Sholeh juga mempertanyakan keseriusan KPK kenapa para pihak yang terkait dengan dugaan operasi tangkap tangan tersebut tidak segera ditangkap. Seperti Bupati Sidoarjo yang namanya disebut oleh lembaga antirasuah sudah muncul ke publik dan sempat berbicara kepada media.
”Yang ditangkap ini sepuluh, kok cuma satu yang dijadikan tersangka. Katanya uang itu tidak langsung ke bupati, melalui saudaranya, kakak ipar atau siapa dan itu sudah ditangkap, kenapa itu juga tidak ditangkap?” tegasnya.
Karena itu, Sholeh menyebut banyak yang menganggap kasus tersebut cukup janggal. Karena biasanya KPK ketika melakukan operasi tangkap tangan dalam 1 x 24 jam akan menetapkan sebagai tersangka. Namun, dalam kasus di Sidoarjo butuh waktu tiga hari untuk menetapkan tersangka.
”Jangan-jangan ini ada drama politik, ada kekuatan Pilpres di balik itu, ini dukung A, ini dukung B. Kalau enggak jadi tersangka, saya khawatirnya di situ. Tetapi bagi masyarakat tentu punya hak untuk mengawasi supaya KPK ini tegak lurus, tidak boleh berbelok-belok,” jelas Sholeh.
Sementara anggota DPRD Jatim, Mathur Husairi yang juga bekas aktivis antikorupsi mengomentari terkait dugaan adanya kepentingan politik di balik operasi tangkap tangan KPK. Menurutnya, tidak mungkin lembaga antirasuah tersebut diarahkan untuk melakukan tindakan karena urusan politik.

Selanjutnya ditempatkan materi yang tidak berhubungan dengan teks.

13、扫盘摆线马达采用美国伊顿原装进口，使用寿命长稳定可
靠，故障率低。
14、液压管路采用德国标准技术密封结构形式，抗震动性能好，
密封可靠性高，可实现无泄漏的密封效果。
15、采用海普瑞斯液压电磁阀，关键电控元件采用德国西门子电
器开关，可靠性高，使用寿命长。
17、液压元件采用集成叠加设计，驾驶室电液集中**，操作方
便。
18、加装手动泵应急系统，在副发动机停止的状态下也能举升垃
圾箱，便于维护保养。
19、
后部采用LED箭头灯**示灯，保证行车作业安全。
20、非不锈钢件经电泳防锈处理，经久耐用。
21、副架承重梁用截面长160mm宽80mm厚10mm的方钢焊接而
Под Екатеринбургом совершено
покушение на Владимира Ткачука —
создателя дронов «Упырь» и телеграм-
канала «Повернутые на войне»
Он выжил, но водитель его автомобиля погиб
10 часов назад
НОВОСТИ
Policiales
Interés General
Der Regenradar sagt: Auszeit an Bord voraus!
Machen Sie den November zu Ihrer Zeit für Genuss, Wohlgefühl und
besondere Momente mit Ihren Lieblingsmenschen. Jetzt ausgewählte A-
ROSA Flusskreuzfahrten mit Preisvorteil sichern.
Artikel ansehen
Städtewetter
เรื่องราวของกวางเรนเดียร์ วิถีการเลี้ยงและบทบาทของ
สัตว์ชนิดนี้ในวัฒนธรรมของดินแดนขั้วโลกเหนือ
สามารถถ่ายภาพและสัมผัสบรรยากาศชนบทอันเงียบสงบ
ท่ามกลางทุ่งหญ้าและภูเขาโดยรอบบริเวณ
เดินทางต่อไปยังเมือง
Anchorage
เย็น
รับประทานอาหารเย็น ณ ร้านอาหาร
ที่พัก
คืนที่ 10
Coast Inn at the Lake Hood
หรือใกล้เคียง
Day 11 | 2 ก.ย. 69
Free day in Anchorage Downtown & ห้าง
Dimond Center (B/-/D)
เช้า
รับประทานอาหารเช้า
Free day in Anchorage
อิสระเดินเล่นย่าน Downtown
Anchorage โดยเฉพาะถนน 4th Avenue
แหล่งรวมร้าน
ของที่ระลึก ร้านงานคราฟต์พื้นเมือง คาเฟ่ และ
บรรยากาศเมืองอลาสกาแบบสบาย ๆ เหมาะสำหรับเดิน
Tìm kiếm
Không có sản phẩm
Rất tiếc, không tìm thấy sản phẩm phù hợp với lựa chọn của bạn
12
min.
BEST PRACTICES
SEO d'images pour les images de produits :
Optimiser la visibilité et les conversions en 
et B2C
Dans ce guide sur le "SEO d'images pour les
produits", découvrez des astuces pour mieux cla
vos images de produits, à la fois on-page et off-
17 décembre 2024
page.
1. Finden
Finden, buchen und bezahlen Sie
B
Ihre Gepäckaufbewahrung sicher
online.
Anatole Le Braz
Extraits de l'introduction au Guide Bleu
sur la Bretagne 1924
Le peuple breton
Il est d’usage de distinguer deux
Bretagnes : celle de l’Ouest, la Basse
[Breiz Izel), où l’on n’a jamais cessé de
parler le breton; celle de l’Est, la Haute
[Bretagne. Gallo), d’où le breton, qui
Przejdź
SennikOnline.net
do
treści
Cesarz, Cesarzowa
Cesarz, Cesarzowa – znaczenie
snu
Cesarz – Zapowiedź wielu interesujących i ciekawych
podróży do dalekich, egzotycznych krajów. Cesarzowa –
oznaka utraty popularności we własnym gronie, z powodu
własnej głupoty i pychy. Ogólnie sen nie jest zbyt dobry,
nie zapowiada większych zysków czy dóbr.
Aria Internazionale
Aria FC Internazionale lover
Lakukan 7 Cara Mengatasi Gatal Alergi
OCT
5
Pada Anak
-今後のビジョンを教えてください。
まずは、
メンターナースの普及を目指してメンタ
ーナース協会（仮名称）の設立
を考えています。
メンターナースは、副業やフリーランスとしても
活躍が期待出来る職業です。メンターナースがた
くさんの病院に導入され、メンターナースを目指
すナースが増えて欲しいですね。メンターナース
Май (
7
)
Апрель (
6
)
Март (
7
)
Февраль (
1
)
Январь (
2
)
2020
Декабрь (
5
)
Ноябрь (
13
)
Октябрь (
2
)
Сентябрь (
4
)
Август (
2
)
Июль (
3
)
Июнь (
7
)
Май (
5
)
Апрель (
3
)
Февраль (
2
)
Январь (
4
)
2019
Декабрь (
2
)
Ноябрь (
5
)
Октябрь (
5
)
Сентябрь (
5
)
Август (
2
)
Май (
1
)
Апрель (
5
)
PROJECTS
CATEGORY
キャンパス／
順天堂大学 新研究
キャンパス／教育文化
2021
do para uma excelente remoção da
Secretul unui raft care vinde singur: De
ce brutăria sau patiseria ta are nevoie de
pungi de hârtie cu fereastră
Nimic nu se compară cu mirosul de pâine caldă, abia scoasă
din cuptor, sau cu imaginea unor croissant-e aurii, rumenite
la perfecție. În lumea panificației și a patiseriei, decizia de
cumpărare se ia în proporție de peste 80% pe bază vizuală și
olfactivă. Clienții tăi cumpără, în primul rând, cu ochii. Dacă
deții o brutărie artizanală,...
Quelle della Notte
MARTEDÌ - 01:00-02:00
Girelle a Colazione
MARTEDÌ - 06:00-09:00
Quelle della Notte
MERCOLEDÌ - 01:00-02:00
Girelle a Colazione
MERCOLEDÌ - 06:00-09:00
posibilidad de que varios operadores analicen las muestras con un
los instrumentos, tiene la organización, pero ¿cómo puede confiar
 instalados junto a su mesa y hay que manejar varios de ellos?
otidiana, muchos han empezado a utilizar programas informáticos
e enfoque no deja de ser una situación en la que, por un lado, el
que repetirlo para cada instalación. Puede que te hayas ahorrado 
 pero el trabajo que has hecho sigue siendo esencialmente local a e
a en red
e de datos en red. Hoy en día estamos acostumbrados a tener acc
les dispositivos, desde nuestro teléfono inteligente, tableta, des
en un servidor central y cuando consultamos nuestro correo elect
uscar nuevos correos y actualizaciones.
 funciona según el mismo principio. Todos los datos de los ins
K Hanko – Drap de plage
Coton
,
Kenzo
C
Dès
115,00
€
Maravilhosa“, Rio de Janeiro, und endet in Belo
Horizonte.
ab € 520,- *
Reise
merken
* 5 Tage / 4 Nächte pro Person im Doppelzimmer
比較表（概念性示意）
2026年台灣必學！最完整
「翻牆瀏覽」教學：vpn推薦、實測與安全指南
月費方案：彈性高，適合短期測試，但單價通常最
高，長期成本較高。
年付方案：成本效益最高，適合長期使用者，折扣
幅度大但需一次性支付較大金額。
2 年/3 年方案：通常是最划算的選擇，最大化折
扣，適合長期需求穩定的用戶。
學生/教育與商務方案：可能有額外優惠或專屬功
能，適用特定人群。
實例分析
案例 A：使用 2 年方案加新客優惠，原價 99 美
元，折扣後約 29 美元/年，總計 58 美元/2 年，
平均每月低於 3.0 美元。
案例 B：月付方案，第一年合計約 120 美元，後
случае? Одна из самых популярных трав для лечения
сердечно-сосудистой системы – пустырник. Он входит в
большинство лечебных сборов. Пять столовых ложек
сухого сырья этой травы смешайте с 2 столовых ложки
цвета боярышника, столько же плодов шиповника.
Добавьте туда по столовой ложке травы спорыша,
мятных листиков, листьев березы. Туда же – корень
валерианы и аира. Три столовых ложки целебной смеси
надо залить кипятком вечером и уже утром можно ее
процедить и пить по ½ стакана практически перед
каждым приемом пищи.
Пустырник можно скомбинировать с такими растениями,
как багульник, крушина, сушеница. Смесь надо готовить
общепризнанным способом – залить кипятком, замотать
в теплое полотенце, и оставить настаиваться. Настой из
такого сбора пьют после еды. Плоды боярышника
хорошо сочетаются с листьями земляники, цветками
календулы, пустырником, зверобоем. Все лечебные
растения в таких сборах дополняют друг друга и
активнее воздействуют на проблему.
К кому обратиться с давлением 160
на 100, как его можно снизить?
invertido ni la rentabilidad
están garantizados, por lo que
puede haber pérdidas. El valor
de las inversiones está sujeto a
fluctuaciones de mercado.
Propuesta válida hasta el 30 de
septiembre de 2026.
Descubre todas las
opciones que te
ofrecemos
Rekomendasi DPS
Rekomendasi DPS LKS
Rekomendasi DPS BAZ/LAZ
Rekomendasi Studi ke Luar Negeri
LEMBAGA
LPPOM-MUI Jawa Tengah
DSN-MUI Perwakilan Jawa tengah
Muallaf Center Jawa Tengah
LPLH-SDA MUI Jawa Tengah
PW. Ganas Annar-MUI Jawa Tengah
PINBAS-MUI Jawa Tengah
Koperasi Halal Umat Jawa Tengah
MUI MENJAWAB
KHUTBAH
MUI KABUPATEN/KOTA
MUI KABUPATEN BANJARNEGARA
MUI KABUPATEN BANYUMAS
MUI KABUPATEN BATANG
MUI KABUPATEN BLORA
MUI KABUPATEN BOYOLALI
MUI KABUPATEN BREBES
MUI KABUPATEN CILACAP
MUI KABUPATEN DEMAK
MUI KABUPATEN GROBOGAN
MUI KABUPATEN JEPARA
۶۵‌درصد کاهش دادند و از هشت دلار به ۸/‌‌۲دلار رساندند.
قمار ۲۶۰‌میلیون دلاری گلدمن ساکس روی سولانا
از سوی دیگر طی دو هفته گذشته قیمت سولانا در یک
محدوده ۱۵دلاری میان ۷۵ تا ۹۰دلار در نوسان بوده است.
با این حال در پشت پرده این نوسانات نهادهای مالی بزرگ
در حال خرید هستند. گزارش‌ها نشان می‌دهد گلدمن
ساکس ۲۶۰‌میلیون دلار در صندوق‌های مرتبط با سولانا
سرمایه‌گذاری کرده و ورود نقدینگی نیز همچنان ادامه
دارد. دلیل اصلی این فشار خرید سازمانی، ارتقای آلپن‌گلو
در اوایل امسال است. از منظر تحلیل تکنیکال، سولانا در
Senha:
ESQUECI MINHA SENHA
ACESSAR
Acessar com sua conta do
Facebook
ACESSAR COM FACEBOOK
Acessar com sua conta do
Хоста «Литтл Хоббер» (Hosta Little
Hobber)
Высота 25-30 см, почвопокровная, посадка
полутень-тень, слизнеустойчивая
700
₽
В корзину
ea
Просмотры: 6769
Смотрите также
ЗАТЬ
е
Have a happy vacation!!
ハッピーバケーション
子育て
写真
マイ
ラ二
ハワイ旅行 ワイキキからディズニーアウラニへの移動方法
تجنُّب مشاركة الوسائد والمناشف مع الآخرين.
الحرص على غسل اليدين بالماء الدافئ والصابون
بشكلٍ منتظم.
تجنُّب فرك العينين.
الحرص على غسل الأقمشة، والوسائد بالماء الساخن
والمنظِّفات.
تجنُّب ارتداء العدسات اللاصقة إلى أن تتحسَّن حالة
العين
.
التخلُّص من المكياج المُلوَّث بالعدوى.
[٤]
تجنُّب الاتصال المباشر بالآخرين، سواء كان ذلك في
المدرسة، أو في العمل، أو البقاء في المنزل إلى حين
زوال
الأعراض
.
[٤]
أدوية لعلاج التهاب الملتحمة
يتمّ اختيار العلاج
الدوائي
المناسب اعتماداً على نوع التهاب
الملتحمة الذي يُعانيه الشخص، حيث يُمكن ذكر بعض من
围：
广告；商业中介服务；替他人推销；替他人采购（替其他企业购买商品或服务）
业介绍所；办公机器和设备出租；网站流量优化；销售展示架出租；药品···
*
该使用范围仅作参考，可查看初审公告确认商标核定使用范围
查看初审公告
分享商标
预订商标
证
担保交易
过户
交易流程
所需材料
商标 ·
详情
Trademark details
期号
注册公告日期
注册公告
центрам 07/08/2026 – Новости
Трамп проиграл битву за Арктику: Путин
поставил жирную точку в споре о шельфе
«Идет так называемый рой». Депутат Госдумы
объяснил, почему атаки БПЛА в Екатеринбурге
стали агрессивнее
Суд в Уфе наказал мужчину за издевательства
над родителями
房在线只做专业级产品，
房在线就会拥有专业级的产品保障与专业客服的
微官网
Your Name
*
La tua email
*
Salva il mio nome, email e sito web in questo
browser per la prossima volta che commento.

”Kalau saya ingin menyampaikan bahwa ini murni ranah pidana dan kami yakini bahwa KPK sudah cukup bukti untuk melakukan serangkaian OTT ini. Dan saya meyakini bahwa ini adalah kerja-kerja orang yang masih punya kepedulian terhadap bangsa ini, terhadap nasib Kabupaten Sidoarjo,” jelas Mathur.
Menurut Mathur, apa yang dilakukan KPK merupakan kerja panjang yang kemudian diyakini oleh penyidik KPK dengan informasi yang sangat rinci. Sehingga ditentukan kapan dilakukan tindakan operasi tangkap tangan.
”Kalau OTT, tindakan pidananya murni hukum. Tapi kalau kemudian kita ingin menganilisis lagi apakah jedanya ini ada intervensi politik, ini masyarakat bisa menilai sebenarnya,” terang politisI Partai Bulan Bintang tersebut.